Supplied text ::
((

The α2 Na+/K+-ATPase isoform mediates LPS-induced neuroinflammation
Jacqueline Alves Leite, Toke Jost Isaksen, Anders Heuck, Cristóforo Scavone, Karin Lykke‐Hartmann
Abstract
Abstract Na + /K + -ATPase is a transmembrane ion pump that is essential for the maintenance of ion gradients and regulation of multiple cellular functions. Na + /K + -ATPase has been associated with nuclear factor kappa B (NFκB) signalling, a signal associated with lipopolysaccharides (LPSs)-induced immune response in connection with activated Toll-like receptor 4 (TLR4) signalling. However, the contribution of Na + /K + -ATPase to regulating inflammatory responses remains elusive. We report that mice haploinsufficient for the astrocyte-enriched α 2 Na + /K + -ATPase isoform (α 2 +/G301R mice) have a reduced proinflammatory response to LPS, accompanied by a reduced hypothermic reaction compared to wild type litter mates. Following intraperitoneal injection of LPS, gene expressions of Tnf-α , Il-1β , and Il-6 was reduced in the hypothalamus and hippocampus from α 2 +/G301R mice compared to α 2 +/+ littermates. The α 2 +/G301R mice experienced increased expression of the gene encoding an antioxidant enzyme, NRF2, in hippocampal astrocytes. Our findings indicate that α 2 Na + /K + -ATPase haploinsufficiency negatively modulates LPS-induced immune responses, highlighting a rational pharmacological target for reducing LPS-induced inflammation.

))

Data shown ::
((

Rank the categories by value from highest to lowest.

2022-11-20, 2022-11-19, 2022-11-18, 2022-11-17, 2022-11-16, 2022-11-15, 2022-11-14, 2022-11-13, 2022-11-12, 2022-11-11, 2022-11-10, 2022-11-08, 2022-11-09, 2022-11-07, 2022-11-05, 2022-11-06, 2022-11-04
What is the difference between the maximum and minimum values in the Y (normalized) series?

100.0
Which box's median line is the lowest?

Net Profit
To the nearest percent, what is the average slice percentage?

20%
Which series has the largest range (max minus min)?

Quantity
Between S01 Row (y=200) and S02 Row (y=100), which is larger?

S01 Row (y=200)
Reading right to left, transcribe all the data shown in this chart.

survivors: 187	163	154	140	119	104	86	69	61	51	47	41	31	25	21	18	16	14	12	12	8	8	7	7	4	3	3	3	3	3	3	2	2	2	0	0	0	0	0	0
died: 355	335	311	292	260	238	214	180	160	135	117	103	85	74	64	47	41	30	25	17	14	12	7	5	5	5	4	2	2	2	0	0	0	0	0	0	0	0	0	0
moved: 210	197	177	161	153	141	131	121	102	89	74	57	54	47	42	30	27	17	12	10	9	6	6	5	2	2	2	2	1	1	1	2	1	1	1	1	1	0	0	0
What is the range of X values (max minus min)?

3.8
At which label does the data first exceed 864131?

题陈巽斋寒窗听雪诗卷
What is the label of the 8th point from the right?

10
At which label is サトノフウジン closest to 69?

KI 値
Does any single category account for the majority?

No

))

Exercise description ::
For each statement, say yes or no according to the abstract on the α2 Na+/K+-ATPase isoform and LPS-induced neuroinflammation, and quote the words from it that decide the answer.
1. The haploinsufficient mice had a smaller drop in body temperature after LPS than their wild type littermates.
2. After the LPS injection, the haploinsufficient mice had higher Tnf-α expression in the hypothalamus.
3. The haploinsufficient mice showed increased NRF2 expression in hippocampal astrocytes.
The listing is separate material and is not connected to the abstract.

Result for this task ::
1. Yes: "accompanied by a reduced hypothermic reaction compared to wild type litter mates"
2. No: "gene expressions of Tnf-α , Il-1β , and Il-6 was reduced in the hypothalamus and hippocampus"
3. Yes: "increased expression of the gene encoding an antioxidant enzyme, NRF2, in hippocampal astrocytes"